2. Allowing a lot of shots hasn’t been too much of a detriment to the Bruins though, as they are 11-6-4 when they’ve been outshot this season and 4-2-1 when allowing 40 or more shots. Conversely, the Bruins are just 1-3-1 when they’ve had 40 or more shots themselves, and that one victory came when they beat Florida 4-0 despite being outshot 41-40.
3. The Bruins might finally be putting their home struggles behind them. Boston spent much of last season unable to earn consistent wins at the Garden, where they dropped 10 straight at one point from Jan. 7-March 2. Things weren’t much better to start this year, with the Bruins just 4-5-3 at home through November. But the home cooking has been much more enjoyable around the holidays, as Boston was 4-0-1 at the Garden this month heading into Monday’s clash with the Ducks.
4. After finishing last in the league with an average of just 2.39 goals per game last season, Boston is 13th this year at 2.78 per game. But their defense can’t take much credit for that rise, as just seven of their 89 goals entering Monday came from blueliners. Only Toronto (six), Dallas (six) and the Islanders (five) have fewer goals from defensemen this year than the Bruins, whose seven goals are barely a third of Atlanta’s league-leading 20. The Thrashers’ Dustin Byfuglien has 11 all by himself, and is one of five defensemen in the league with as many goals as all of the Boston blueliners combined. Zdeno Chara has four goals to lead Boston’s defensemen, but he’s gone 18 games without a goal since last scoring on Nov. 10. The only other goals from defensemen came when Andrew Ference ended a 99-game drought with a goal on Saturday, while Dennis Seidenberg scored on a fake dump-in and Matt Hunwick had one goal before being traded.
5. One way the Bruins could get more offensive production out of Chara, who had a career-high 19 goals in his Norris Trophy-winning season in 2008-09 before dropping to just seven last year, would be to use him in front on the power play, where his 6-foot-9 frame would make an imposing screen for opposing goalies.

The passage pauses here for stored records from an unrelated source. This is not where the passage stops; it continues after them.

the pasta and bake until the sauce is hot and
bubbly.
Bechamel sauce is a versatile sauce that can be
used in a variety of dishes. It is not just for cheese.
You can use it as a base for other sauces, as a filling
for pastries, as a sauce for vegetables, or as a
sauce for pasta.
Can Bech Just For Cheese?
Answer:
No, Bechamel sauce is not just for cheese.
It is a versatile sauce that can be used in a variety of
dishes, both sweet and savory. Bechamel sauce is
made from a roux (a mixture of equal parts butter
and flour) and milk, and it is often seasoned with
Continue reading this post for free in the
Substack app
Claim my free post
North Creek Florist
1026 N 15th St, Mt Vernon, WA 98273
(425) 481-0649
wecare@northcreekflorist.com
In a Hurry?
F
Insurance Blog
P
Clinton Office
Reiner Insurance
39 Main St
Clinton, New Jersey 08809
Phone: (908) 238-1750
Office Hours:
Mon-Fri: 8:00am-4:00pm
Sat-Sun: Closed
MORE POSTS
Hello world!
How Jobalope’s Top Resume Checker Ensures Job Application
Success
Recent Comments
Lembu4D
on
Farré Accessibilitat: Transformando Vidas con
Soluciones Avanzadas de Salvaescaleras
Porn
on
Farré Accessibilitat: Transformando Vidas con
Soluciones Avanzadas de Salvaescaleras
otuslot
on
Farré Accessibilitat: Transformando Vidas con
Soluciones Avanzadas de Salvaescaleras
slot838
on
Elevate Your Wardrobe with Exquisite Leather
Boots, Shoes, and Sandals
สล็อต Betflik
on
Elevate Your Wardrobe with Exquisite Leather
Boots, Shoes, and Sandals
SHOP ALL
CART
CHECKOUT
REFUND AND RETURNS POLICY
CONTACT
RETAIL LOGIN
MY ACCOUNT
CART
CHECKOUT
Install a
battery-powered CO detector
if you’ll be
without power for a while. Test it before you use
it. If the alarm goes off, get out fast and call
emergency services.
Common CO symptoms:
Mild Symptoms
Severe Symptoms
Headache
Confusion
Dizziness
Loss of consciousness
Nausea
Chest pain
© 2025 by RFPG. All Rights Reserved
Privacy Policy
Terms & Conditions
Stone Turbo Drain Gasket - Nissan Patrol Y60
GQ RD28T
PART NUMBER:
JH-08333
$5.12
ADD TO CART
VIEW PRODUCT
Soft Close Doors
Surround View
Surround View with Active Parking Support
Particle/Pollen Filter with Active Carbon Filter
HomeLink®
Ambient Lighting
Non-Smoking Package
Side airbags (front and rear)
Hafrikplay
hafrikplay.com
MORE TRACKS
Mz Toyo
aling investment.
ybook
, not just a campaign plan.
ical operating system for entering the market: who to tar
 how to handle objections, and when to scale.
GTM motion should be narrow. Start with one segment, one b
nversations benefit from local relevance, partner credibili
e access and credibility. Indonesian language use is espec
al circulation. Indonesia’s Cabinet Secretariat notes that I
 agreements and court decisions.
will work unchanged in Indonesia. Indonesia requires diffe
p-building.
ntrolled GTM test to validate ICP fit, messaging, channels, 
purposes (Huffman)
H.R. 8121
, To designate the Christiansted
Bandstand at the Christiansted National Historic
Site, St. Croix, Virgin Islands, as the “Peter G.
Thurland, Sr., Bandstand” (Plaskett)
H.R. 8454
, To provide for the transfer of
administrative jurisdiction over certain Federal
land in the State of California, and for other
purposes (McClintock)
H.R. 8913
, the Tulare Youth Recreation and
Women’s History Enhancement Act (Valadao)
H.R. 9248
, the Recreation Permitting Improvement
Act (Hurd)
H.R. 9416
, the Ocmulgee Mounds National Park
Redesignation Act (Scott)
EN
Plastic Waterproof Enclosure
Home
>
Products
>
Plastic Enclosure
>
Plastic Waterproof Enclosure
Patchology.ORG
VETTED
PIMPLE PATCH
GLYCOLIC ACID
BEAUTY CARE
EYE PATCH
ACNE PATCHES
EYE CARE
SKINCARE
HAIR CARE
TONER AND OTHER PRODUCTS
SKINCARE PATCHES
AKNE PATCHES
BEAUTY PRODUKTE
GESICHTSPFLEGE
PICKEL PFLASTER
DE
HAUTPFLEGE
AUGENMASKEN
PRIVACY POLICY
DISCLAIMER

Julien did use Chara in that manner last Thursday in Montreal, but only in the final minute with the goalie pulled and Boston trying for the tying goal. Julien doesn’t appear inclined to risk the blueliner taking a shot in front during the regular course of play, as he is happy with the net-front presence currently in place.
“This has definitely been in the back of our mind-set to put him in front, except that what we have right now in front with our two power plays are [Milan] Lucic, who’s our top goal scorer and who’s a big body, and [Mark] Recchi, who’s been really good,” said Julien. “To put [Chara] up there, one of those two has to be sacrificed for that position and by doing that we don’t feel that the replacement for Z on the back end would compensate for the loss of the guy in front right now.”
6. Tim Thomas has looked almost unconscious at times this season during the stellar start to the year. That was never more true than when he turned aside 25 of the 26 shots Washington peppered him with in the third period on Saturday. But maybe there was something to taking a less cerebral approach to the onslaught.
“I didn’t have time to think about it too much, or at least I didn’t overthink it, which is a good thing,” said Thomas after the game.
That may have been just as well, as Thomas was having a rough day before he got between the pipes. “I’m not thinking very well today,” said Thomas. “And that probably helped me in the third period. It’s one of those days. I forgot about five things on the way out to the car on my way to the game.”